The immediate focus for managed service providers (MSPs) in adopting AI is two-fold: first, helping customers leverage available tools, such as Microsoft Copilot. Second, and more importantly for sophisticated MSPs, is utilizing AI internally to enhance their own service delivery and achieve efficiency. This internal automation, often achieved by mining data from a source of truth to identify new service offerings, must precede external services. Horizontal use cases, such as Copilot, are the current primary offerings, although some niche players are developing vertical-specific applications for industries like legal and hospitality. Ultimately, the goal is for MSPs to leverage AI to increase their efficiency before creating new bundled offers for their customers.

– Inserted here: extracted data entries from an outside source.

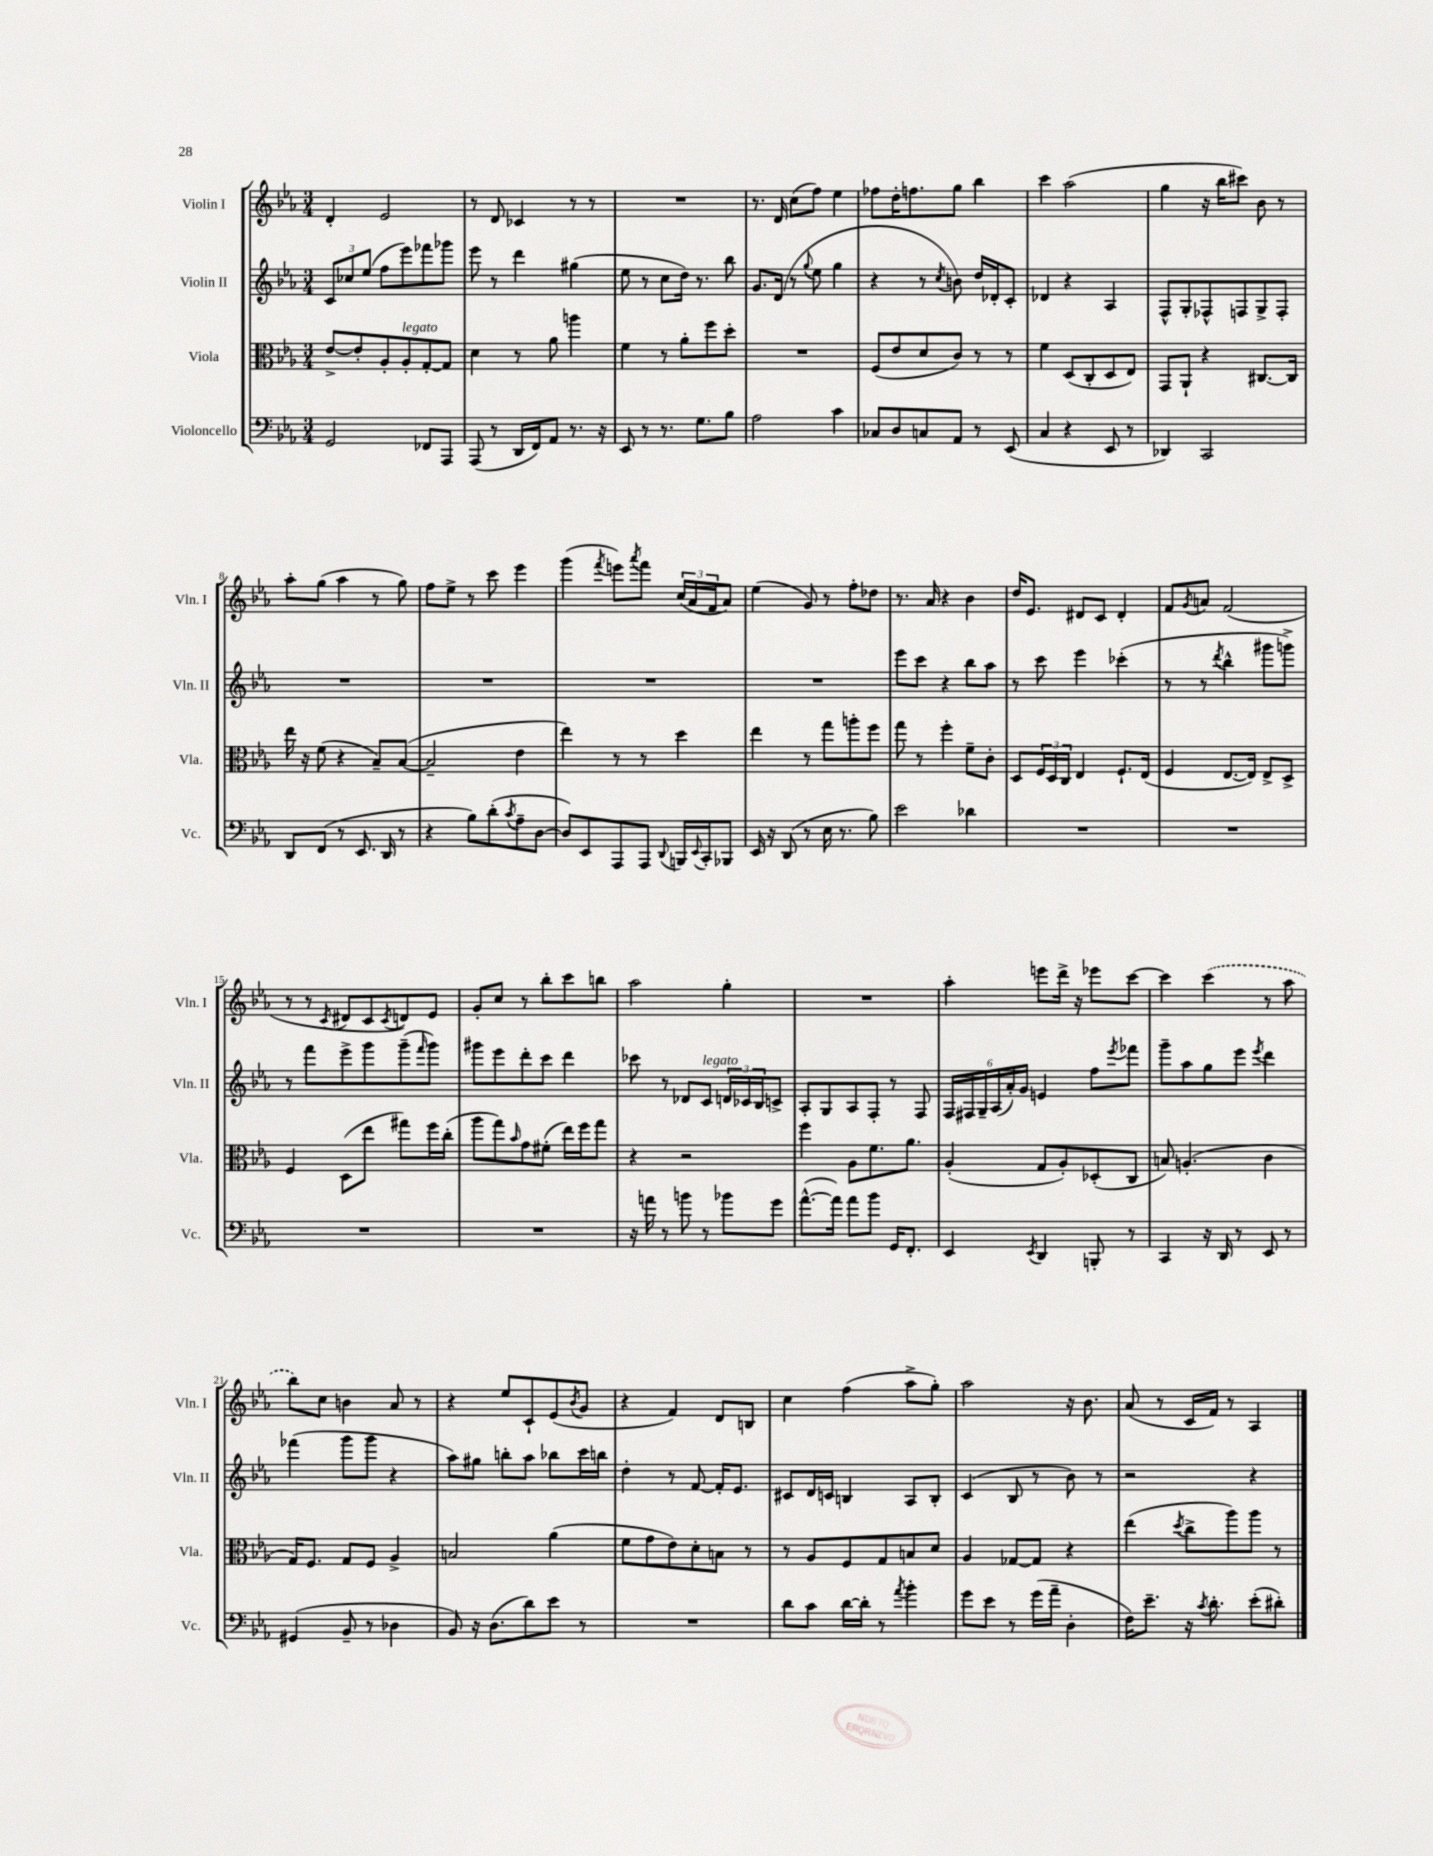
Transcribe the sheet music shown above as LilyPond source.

<<
\new StaffGroup <<
\new Staff = "s0" \with { instrumentName = "Violin I" shortInstrumentName = "Vln. I" } {
    \clef treble \key ees \major \numericTimeSignature \time 3/4
    d'4-. ees'2 |
    r8 d'8 ces'4 r8 r8 |
    R2. |
    r8. d'16 c''8( f''8) ees''4 |
    fes''8 d''16-. f''8. g''8 bes''4 |
    c'''4 aes''2( |
    g''4 r16 bes''16 cis'''8) bes'8 r8 |
    aes''8-. g''8( aes''4 r8 g''8) |
    f''8 ees''8-> r8 c'''8 ees'''4 |
    g'''4( \acciaccatura { f'''8 } e'''8) \acciaccatura { aes'''8 } f'''8 \tuplet 3/2 { c''16( aes'16 f'16 } aes'8) |
    ees''4( g'8) r8 f''8-. des''8 |
    r8. aes'16 r4 bes'4 |
    d''16 ees'8. dis'8 c'8 dis'4-. |
    f'8 \acciaccatura { g'8 } a'8 f'2( |
    r8 r8 \acciaccatura { c'8 } dis'8 c'8 \acciaccatura { c'8 } d'8) ees'8 |
    g'8-. c''8 r8 bes''8-. c'''8 b''8 |
    aes''2 g''4-. |
    R2. |
    aes''4-. e'''8 d'''16-> r16 ees'''8 c'''8~ |
    c'''4 \once \slurDashed c'''4( r8 aes''8 |
    bes''8) c''8 b'4 aes'8 r8 |
    r4 ees''8 c'8-! ees'8( \acciaccatura { bes'8 } g'8 |
    r4 f'4) d'8 b8 |
    c''4 f''4( aes''8-> g''8-.) |
    aes''2 r16 bes'8. |
    aes'8( r8 c'16 f'16) r8 aes4 \bar "|." |
}
\new Staff = "s1" \with { instrumentName = "Violin II" shortInstrumentName = "Vln. II" } {
    \clef treble \key ees \major \numericTimeSignature \time 3/4
    \tuplet 3/2 { c'8 ces''8 ees''8( } f''8 ees'''8) fes'''8 ges'''8 |
    ees'''8 r8 d'''4 gis''4( |
    ees''8 r8 c''8 d''16) r8. bes''8 |
    g'8. d'16( r8 \appoggiatura { g''8 } ees''8 g''4 |
    r4 r8 \acciaccatura { c''8 } b'8) d''16 des'16-. c'8-. |
    des'4 r4 aes4 |
    f8-^ g8-. fes8-^ f8 g8-> f8-. |
    R2. |
    R2. |
    R2. |
    R2. |
    ees'''8 c'''8 r4 bes''8 aes''8 |
    r8 c'''8 ees'''4 ces'''4-.( |
    r8 r8 \acciaccatura { d'''8 } bes''4-^ gis'''8 g'''8->) |
    r8 f'''8 ees'''8-> g'''8 g'''8--( \grace { f'''16 } g'''8) |
    gis'''8 ees'''8 d'''8-. c'''8 d'''4 |
    ces'''8 r8 des'8 c'8^\markup { \italic "legato" } \tuplet 3/2 { d'16 ces'16 bes16 } c'8-> |
    aes8-. g8 aes8 f8-. r8 f8 |
    \tuplet 6/4 { f16 fis16 g16-- aes16( aes'16-.) g'16 } e'4 f''8 \acciaccatura { ees'''8 } fes'''8 |
    g'''8-- aes''8 g''8 ees'''8 \acciaccatura { ees'''8 } d'''4 |
    fes'''4( g'''8 g'''8 r4 |
    aes''8) gis''8 b''8-. aes''8 bes''8 c'''16 b''16 |
    d''4-. r8 f'8~ f'16-. ees'8. |
    cis'8 d'16 c'16 b4 aes8 b8-. |
    c'4( bes8 r8 bes'8) r8 |
    r2 r4 \bar "|." |
}
\new Staff = "s2" \with { instrumentName = "Viola" shortInstrumentName = "Vla." } {
    \clef alto \key ees \major \numericTimeSignature \time 3/4
    ees'8~-> ees'8-. aes8-. aes8-.^\markup { \italic "legato" } g8~-. g8 |
    d'4 r8 aes'8 a''4 |
    f'4 r8 aes'8-. f''8 d''8-. |
    R2. |
    f8( ees'8 d'8 c'8) r8 r8 |
    f'4 d8( c8-. d8 ees8) |
    g,8 aes,8-! r4 cis8.~ cis16 |
    ees''16 r16 f'8( r4 bes8--) bes8~( |
    bes2-- ees'4 |
    ees''4) r8 r8 d''4 |
    ees''4 r8 g''8 a''8-. f''8 |
    g''8 r8 f''4-. f'8-- c'8-. |
    d8 \tuplet 3/2 { f16 d16 c16 } ees4 f8.-! ees16( |
    f4 ees8.~ ees16) ees8-> d8-> |
    f4 d8( ees''8 gis''8) f''16 c''16-.( |
    aes''8 g''8) \grace { bes'16 } g'8 fis'8-.( ees''16) f''16 g''8 |
    r4 r2 |
    f''4 aes8 f'8. aes'8. |
    aes4-.( g8 aes8-.) des8-.( c8 |
    b8) a4.-.( c'4 |
    g16) f8. g8 f8 aes4-> |
    b2 aes'4( |
    f'8 g'8 ees'8) d'8-. b8 r8 |
    r8 aes8 f8 g8 b8 d'8 |
    aes4 ges8~ ges8 r4 |
    ees''4( \acciaccatura { d''8 } c''8-> aes''8) aes''8 r8 \bar "|." |
}
\new Staff = "s3" \with { instrumentName = "Violoncello" shortInstrumentName = "Vc." } {
    \clef bass \key ees \major \numericTimeSignature \time 3/4
    g,2 fes,8 aes,,8 |
    aes,,8( r8 d,16 f,16) aes,8 r8. r16 |
    ees,8 r8 r8. g8. bes8 |
    aes2 c'4 |
    ces8 d8 c8 aes,8 r8 ees,8( |
    c4 r4 ees,8 r8 |
    des,4) c,2 |
    d,8 f,8( r8 ees,8. d,16 r8 |
    r4 bes8) d'8-.( \acciaccatura { c'8 } aes8-- d8~ |
    d8) ees,8 aes,,8 aes,,8 \appoggiatura { d,8 } b,,16 \appoggiatura { ees,8 } c,16-. bes,,8 |
    ees,16 r16 d,8( r8 ees16 r8. bes8) |
    ees'2 des'4 |
    R2. |
    R2. |
    R2. |
    R2. |
    r16 a'16 r8 b'8 r8 bes'8 g'8 |
    aes'8.~-^( aes'16) aes'8 bes'8 g,16 f,8.-. |
    ees,4 \acciaccatura { ees,8 } d,4 b,,8-. r8 |
    c,4 r16 d,16 r8 ees,8 r8 |
    gis,4( bes,8-- r8 des4 |
    bes,8) r16 d8.( d'8) ees'8 r8 |
    R2. |
    d'8 c'8 d'16~ d'16-. r8 \acciaccatura { aes'8 } bes'4-. |
    g'8 ees'8 r8 g'16( aes'16-- d4-. |
    f16) ees'8.-- r16 \acciaccatura { c'8 } d'8.-. ees'8-.( dis'8-.) \bar "|." |
}
>>
>>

A significant area of transformation is the use of AI agents to handle basic, high-volume customer requests. Instead of logging a traditional ticket, customers can use a self-service interface, such as a ChatGPT-like bot, to resolve simple problems and escalate to a human technician only when necessary. This shift is already evident in margin-constrained businesses, such as the hospitality and retail industries. For MSPs, this means the first line of defense—solving common, simple issues like Wi-Fi connectivity problems—can be automated. While this automation helps drive necessary profit margins, it also presents a risk to entry-level engineers.

The changing landscape of service delivery has a direct impact on the talent pool. Historically, MSPs recruited frontline support from community colleges and trade schools. While new automation in the PSA (Professional Services Automation) industry created new categories and jobs in the past, the rise of AI agents means the path forward is complex. Michelle Accardi suggests a bifurcated path: some systems will utilize agentic AI to replace lower-skilled talent. In contrast, others will create new paradigms where talent focuses on roles such as training AI models. The consensus is that lower-skilled workers are most at risk. However, top-tier talent with critical thinking skills will remain indispensable for solving edge cases and complex problems that an AI model cannot efficiently address. The core skill set for future success encompasses not only technical knowledge but also curiosity, building a strong network, and understanding the economics of business.